▶ **Short task 1**
In the garden passage, what were the terra cotta pots full of?
▶ **Short task 2**
Extend the garden passage past its final sentence.
>> Begin Document excerpt
Maybe it's because I unearthed stacks of old bricks laying in a criss cross pattern under heaps of dirt and weeds.  Or, maybe it's because of the low stone walls that have sunken perfectly into the ground.  Perhaps it's the little tree growing right in the middle or the terra cotta pots full of mud and oyster shells.  Maybe these little treasures that were laid here long before me are why I chose to plant the first garden here.
I wish I could remember the name of the book I read years ago, the one that still has me dreaming of secret gardens with rows of sweet peas and arbors of climbing roses.  Where the main character, I believe her name is Claire, retreats to her gardens late at night, and with the breeze blowing through her soft linen nightgown, she tends to her flowers by the light of the moon, sometimes falling asleep under a bush and waking up sprinkled with morning dew.
>> End Document excerpt
>> Begin Extracted records
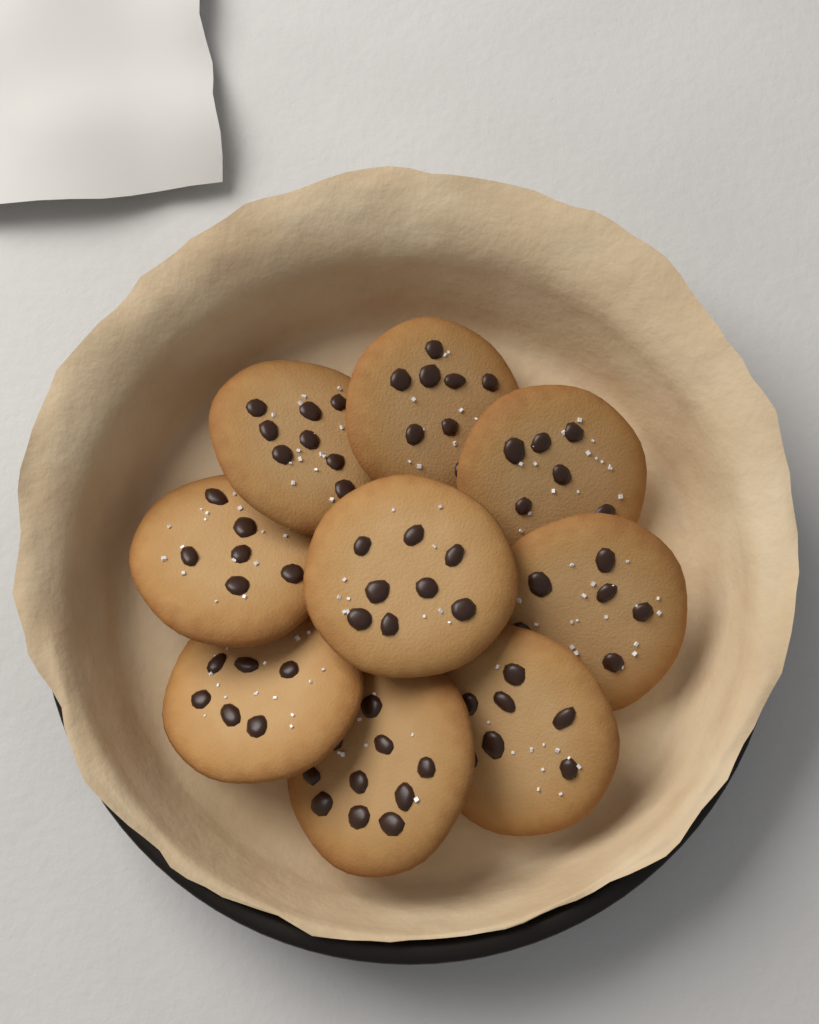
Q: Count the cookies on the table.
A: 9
>> End Extracted records
>> Begin Extracted records
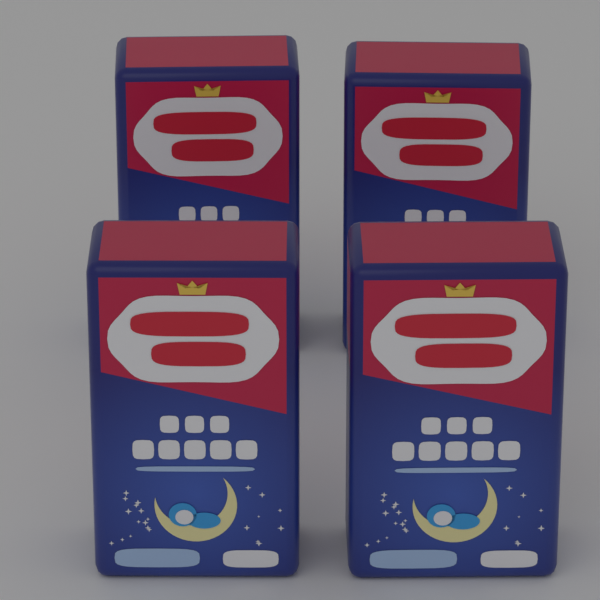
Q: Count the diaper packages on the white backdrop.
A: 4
>> End Extracted records
▶ **Result 1**
Mud and oyster shells.

▶ **Result 2**
I read that book over and over, only to make sure those words were deeply engrained in my mind. And now that I have the yard to do so, I started today making it come true, starting with the remains of the hidden garden I found.



In case you remember and wonder, I'm still collecting. Each morning I walk in the woods, gathering pinecones and twigs and other pretty things that have fallen from the trees. Some days I explore past the fence and up near the road, but most often, I follow the trails left behind by the fishermen. They lead to secret watering holes one could only find by exploring deep in the trees.

There, the woods are thick with pine trees that are ages old and creeks that have forged their own paths between fallen branches.  Sometimes there's not a sound, and others, it's loud and alive. When the sun is above it creates the most beautiful maze of light, bouncing from branch to branch, lightening the paths, making them golden and twinkly.  If I stand between the trees and look up, they reach the sky almost and I feel so very small.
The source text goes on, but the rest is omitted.